Saturday, December 28, 2013

The Mondo Slam

     Lady luck is one hell of a dancer.
     Lottery Saturday for both Western States 100 and Hardrock 100 landed on the same day this year. I get too stressed watching it on the computer or even being inside during these things. My yearly plan is to go out, run, and when I'm good and ready, come home and check. Last year I was outside when my phone rang and I instinctively answered it to a "Congratulations on getting into Hardrock!" voice from a dear friend.
     This year I went for the group run at Seven Hill Running Shop. 10 miles of trails in the freezing December weather while the lottery nonsense was going on. I was winding down post run when my phone began to blow up. I ignored it but I knew something was up. Finally I answered when the third call from "Home" came in. "You are IN!" Jane excitedly shouted. "You were picked 167th out of 170!" Well, goddamn... about time. This was my fifth attempt to get into Western States and now I was finally in. I drove home feeling great. I opened the door and Jane said, "You should probably check your email." I did. I also got chosen for Hardrock. Gulp, pause. Blink, blink.

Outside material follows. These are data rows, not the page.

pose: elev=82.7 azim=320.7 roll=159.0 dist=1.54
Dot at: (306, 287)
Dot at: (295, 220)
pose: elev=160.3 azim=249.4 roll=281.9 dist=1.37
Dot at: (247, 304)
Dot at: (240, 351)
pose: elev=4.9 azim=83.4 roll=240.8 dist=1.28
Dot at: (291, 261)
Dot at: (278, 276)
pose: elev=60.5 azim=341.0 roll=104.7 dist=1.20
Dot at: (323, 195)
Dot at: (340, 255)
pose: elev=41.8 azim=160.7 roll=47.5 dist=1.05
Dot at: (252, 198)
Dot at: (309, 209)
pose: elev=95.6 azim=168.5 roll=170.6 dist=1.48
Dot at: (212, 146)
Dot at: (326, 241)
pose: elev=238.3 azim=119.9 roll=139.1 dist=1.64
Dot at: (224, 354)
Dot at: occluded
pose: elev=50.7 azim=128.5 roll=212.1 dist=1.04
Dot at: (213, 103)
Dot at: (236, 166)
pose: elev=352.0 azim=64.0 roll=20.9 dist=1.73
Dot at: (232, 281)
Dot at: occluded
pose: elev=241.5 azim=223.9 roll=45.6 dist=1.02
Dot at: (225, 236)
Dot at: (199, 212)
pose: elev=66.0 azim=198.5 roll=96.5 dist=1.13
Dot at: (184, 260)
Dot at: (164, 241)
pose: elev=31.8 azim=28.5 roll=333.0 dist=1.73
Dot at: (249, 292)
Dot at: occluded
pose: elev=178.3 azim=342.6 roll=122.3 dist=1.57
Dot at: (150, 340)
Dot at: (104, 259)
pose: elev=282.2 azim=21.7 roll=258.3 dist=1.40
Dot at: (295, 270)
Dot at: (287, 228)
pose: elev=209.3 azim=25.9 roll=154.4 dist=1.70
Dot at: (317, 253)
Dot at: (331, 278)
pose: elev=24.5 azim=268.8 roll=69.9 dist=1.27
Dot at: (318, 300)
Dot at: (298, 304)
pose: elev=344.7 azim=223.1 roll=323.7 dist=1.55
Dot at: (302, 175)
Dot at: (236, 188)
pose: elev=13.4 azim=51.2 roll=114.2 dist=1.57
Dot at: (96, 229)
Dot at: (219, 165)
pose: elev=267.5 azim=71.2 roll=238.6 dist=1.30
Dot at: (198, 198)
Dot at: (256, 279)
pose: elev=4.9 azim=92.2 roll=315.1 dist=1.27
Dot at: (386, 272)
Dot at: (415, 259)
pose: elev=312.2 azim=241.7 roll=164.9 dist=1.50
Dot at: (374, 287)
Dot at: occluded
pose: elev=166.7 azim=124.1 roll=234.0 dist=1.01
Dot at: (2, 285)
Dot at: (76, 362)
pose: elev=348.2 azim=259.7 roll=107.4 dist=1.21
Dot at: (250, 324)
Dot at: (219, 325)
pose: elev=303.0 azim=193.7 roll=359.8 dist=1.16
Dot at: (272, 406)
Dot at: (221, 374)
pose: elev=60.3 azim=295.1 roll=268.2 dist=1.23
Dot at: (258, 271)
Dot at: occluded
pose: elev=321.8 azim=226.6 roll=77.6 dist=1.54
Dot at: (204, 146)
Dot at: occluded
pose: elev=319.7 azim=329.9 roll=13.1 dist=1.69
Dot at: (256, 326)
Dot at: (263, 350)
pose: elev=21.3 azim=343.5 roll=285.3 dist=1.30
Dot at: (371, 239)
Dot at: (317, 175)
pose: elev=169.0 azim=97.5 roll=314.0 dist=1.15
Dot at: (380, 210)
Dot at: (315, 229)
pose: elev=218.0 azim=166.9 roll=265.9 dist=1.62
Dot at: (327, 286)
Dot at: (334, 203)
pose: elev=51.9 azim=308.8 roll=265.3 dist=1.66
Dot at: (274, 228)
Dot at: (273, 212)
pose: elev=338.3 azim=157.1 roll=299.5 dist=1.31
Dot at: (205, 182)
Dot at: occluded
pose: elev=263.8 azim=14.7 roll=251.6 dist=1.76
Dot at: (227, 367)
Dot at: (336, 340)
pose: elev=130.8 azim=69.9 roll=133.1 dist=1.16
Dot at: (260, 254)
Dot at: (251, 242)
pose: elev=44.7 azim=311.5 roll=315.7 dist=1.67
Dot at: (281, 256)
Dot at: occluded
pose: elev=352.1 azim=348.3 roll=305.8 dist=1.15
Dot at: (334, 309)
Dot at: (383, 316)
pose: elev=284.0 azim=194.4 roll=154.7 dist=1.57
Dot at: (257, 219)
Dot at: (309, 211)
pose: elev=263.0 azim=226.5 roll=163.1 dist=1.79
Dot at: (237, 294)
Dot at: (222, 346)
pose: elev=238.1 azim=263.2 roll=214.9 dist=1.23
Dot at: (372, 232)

     When planning the year one hopes to get into the big lottery races but realistically you have to build an alternate plan. My big race for 2014 was going to be UTMB. A 100 mile race around Mont Blanc in France, Italy, Switzerland and back to France in late August. The lottery for UTMB is in January and the field is around 2,300 runners. Much better odds than HR or WS. My family has begun to get really excited about going to Europe in August then this oddity of luck strikes with the lottery gods aiming at me. What is a boy to do? Western States is HUGE and I've always wanted to race it. Hardrock is my muse, my dream race. Western States is exactly 13 days before Hardrock. What about UTMB? Oh the mental clutter! Stop. Give it time to settle. Sit on it. Wait. Decisions will be made once the UTMB lottery is held in January but during this settling period Jane asked me,"If this was your last year of running, what would you do?" I said, "No question. I'd do them all!" She gave me her calm look of approval (she really wants to go to France). I really like the way she thinks.
     Welcome to the Mondo Slam. Western States (to be raced with reckless abandon), then go directly to Hardrock where I will attempt to recover, acclimate and finish upright. Seven weeks later race UTMB. If I finish all three races, I'll make myself a Mondo Slam trophy to put in my closet.
     The thought of racing Western States put the fear in me so I signed up at the last minute to race the Deception Pass 25k (Rainshadow Running event) on Saturday Dec. 14th. 16 miles is a sprint on really scenic, technical trails. It only took 2 hours and 7 minutes. Good enough for 2nd place and the Master's Course Record. Fun times. Lucky to be able to do the things I do.